On 29/10/12 21:55, Jane Darnell wrote:
Thanks for clearing that up! I was wondering how it was possible (and of course was worried that maybe others were seeing undesirable languages). Jane
I'm happy to do that. Things should "just work", but if they don't, it's worth digging trying to find out the reason for the alleged misbehavior.
In this case your language preferences were a bit illogical, since you prefered US English to Dutch but then any kind of English less than that. As a general rule, I don't think it makes much sense to have a completely different language with a weight which places it in the midst of the preference for different variants of one language family. There are some cases where it could made sense, if the first variant is very different than the language specified by the generic tag. But en-us and en is not such case.

-------

• [TASK INSTRUCTIONS]:
1) Shorten the paragraph of the reply about language preferences that begins "In this case your language preferences", keeping its main points.
2) Edit the reply about language preferences by replacing "undesirable" with "unwanted" in the part starting with "On 29/10/12 21:55, Jane" and going on through "the alleged misbehavior.".
3) Pick up the reply about language preferences after its last sentence and keep writing it.

Items listed in a dataset
-------

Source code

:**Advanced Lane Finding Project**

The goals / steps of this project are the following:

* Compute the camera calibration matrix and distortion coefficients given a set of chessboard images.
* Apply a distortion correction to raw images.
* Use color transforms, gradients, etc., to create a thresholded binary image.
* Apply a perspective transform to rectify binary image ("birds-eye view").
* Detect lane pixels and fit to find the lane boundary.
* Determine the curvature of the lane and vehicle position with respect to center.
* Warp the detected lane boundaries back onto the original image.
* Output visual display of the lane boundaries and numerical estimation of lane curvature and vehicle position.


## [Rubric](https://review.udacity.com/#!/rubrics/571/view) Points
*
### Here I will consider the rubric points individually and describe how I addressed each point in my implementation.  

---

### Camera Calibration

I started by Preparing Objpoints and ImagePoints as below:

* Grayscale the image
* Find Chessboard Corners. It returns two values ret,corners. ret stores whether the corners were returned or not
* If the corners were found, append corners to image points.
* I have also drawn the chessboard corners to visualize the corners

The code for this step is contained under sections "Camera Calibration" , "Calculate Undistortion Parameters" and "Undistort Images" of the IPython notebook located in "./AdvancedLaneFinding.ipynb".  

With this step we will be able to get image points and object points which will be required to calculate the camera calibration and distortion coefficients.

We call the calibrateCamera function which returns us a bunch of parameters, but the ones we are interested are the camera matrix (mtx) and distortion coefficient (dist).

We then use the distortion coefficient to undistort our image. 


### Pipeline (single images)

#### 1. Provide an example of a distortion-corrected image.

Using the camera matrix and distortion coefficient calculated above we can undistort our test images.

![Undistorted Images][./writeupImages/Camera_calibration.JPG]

-------

• [RESPONSES BY ITEM NUMBER]:
1) The language preferences were illogical: US English ranked above Dutch, but Dutch ranked above every other kind of English. Placing a completely different language in the middle of the variants of one language family generally makes little sense. It can make sense when the first variant is very different from the language named by the generic tag, but en-us and en are not such a case.

2)
On 29/10/12 21:55, Jane Darnell wrote:
Thanks for clearing that up! I was wondering how it was possible (and of course was worried that maybe others were seeing unwanted languages). Jane
I'm happy to do that. Things should "just work", but if they don't, it's worth digging trying to find out the reason for the alleged misbehavior.

3)
I started logging accept-language pairs this morning, as well as the language on which the survey was shown to them. In most cases it is what should have been done from looking at the whole accept-language, headers. I haven't seen other "shuffled" requests, but I see a number of requests done for a language tag (en-za, fr-FR, es-ES, es-CL, es-mx...) which don't include the parent tag. So the language choice algorithm, not being able to match to any accepted language, ends up showing it in English as last resort. In most cases, the link followed from Wikimedia Commons based on the local language has fixed this problem. I will add another check of partial strings to cover those cases. But it's the User Agent task to instruct the user to make sane decisions, not the application.
From section 14.4 of rfc2616 [1]: Note: When making the choice of linguistic preference available to the user, we remind implementors of the fact that users are not familiar with the details of language matching as described above, and should provide appropriate guidance. As an example, users might assume that on selecting "en-gb", they will be served any kind of English document if British English is not available. A user agent might suggest in such a case to add "en" to get the best matching behavior.
There's some buggy browser out there regarding this. It is very unlikely that so many users misconfigured their browser in this way.
I have added some more logging code and I'll try to catch the guilty UAs.
1- http://tools.ietf.org/html/rfc2616#page-105
PS: We are at 1254 answers!